/x-ray

A declarative way to scrape the web, with Ruby.

Primary LanguageRubyOtherNOASSERTION

x-ray

A declarative way to scrape the web, with Ruby.

Example

xray('https://blog.ycombinator.com/', '.post', [{
  title: 'h1 a',
  link: '.article-title@href'
}])

Installation

bundle install x-ray

Documentation

This is a ruby implementation of X-ray. It uses the same selector API.

Selector API

xray(url, selector)

Scrape the url for the following selector, returning an object.

Scrape a Single Tag

xray('https://blog.ycombinator.com', 'title')

Scrape a Single CSS Class

xray('https://blog.ycombinator.com', '.article-title')

Scrape a Single Attribute

xray('https://blog.ycombinator.com', 'a.article-title@href')

Scrape innerHTML

xray('https://blog.ycombinator.com', '.content-section')

xray(url, scope, selector)

You can also supply a scope to each selector.

# example.com = "<body><h2>Pear</h2></body>"
xray('https://example.com', 'body', 'h2')
# returns "Pear"

Pipes

xray('https://example.com', 'body', 'h2 | downcase')
# returns "pear"

You can pipe functions using the | character. If the returned value is a string, you can pipe string functions like downcase on the value. Alternatively, you can define your own functions and pipe the value to them.

def concat_test(val)
  val + "test"
end

xray('https://example.com', 'body', 'h2 | downcase | concat_test')
# returns "peartest"

As the above example demonstartes, you can also pipe multiple functions.

Filters

def external?(val)
  URI(val).host != 'ycombinator.com'
end
xray('https://blog.ycombinator.com', ['img@src > external? | downcase'])

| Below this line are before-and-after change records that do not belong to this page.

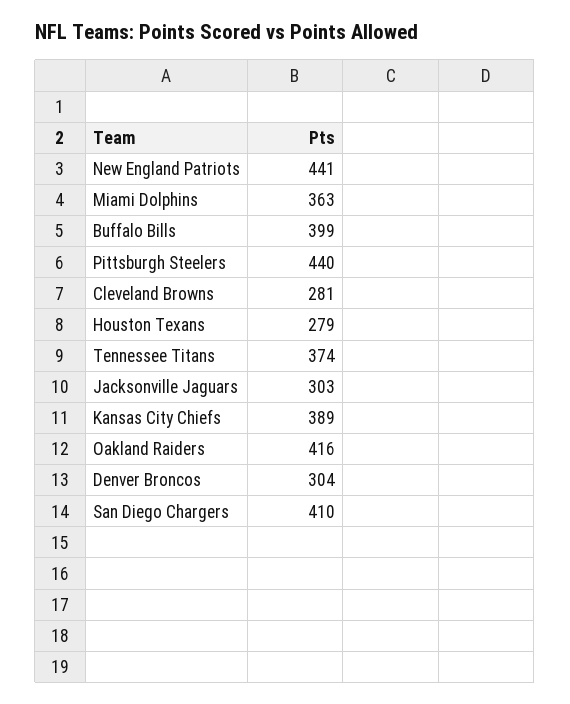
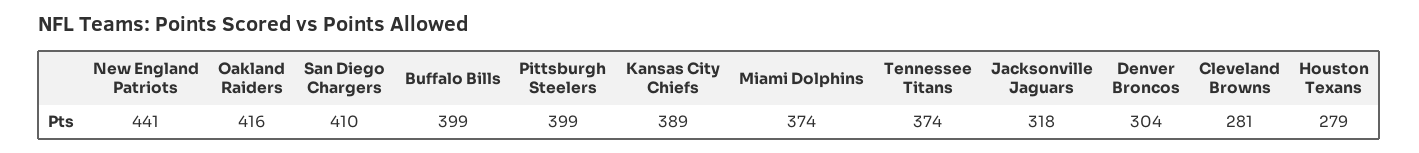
Miami Dolphins: 363 -> 374
Pittsburgh Steelers: 440 -> 399
Jacksonville Jaguars: 303 -> 318

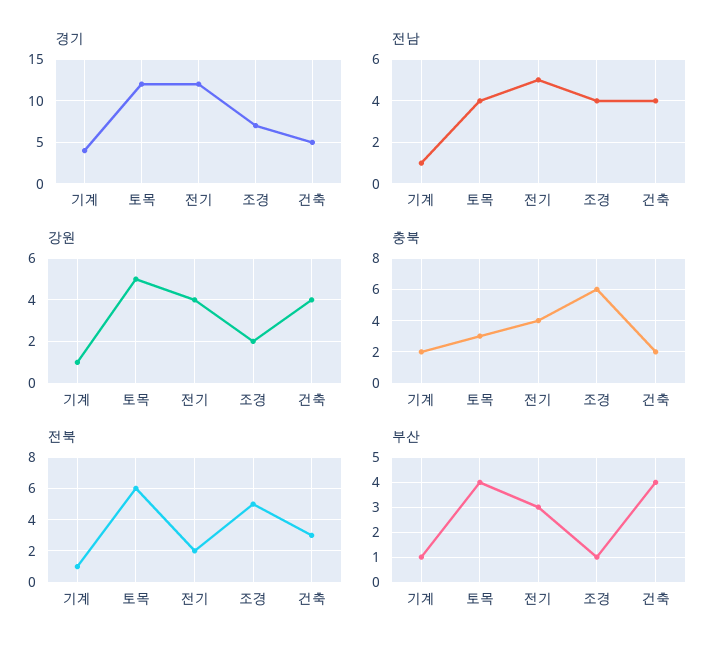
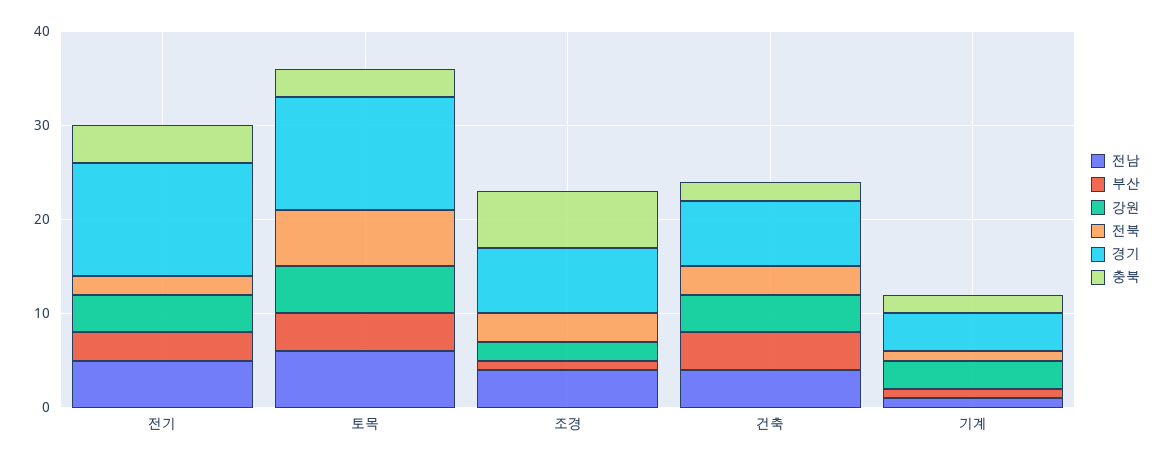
경기, 건축: 5 -> 7
전남, 토목: 4 -> 6
강원, 기계: 1 -> 3
전북, 조경: 5 -> 3

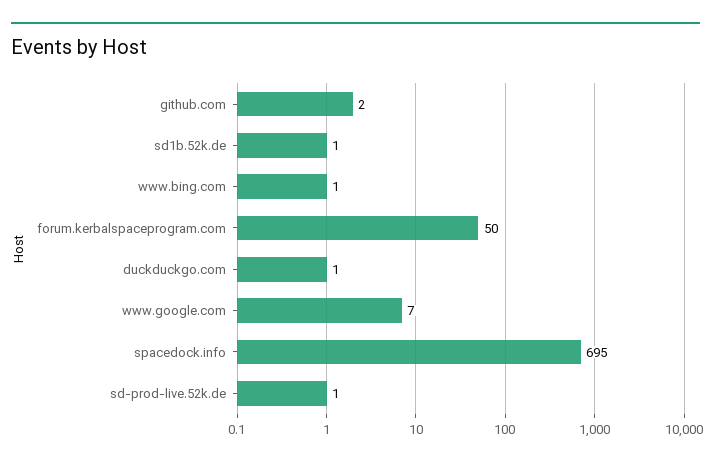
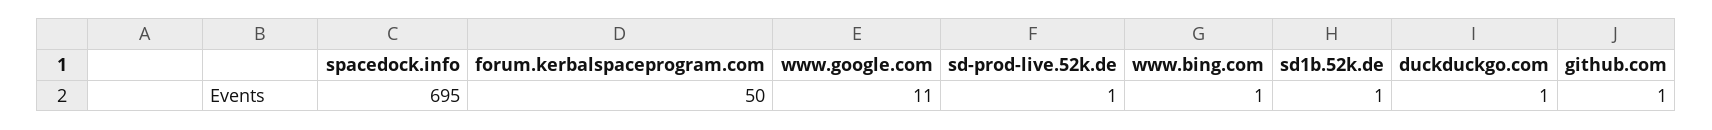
github.com: 2 -> 1
www.google.com: 7 -> 11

To select exteranl images on ycombinator's blog, you can use the > character.

  • N.B.: pipe and filter functions are executed in the order they are written.

Selecting Multiple Values

To select all .article-titles on the page, put the selector in an array.

xray('https://blog.ycombinator.com', ['.article-title@href'])
# returns ["http://blog.ycombinator.com/post1", "http://blog.ycombinator.com/post2", ...]

Selecting several attributes

xray('https://blog.ycombinator.com/', '.post', [{
  title: 'h1 a',
  link: '.article-title@href'
}])
# returns [{title: "post title 1", link: "http://blog.ycombinator.com/post1"}, {title: "post title 2", link: "http://blog.ycombinator.com/post2"}, ...]

Limitations

Currently, sub-selection, pagination, concurrency, and rate-limiting is not implemented.

Acknowledgements

Matthew Mueller - Created the original X-ray for Node.

License

X-ray is free--as in BSD. Hack your heart out, hackers.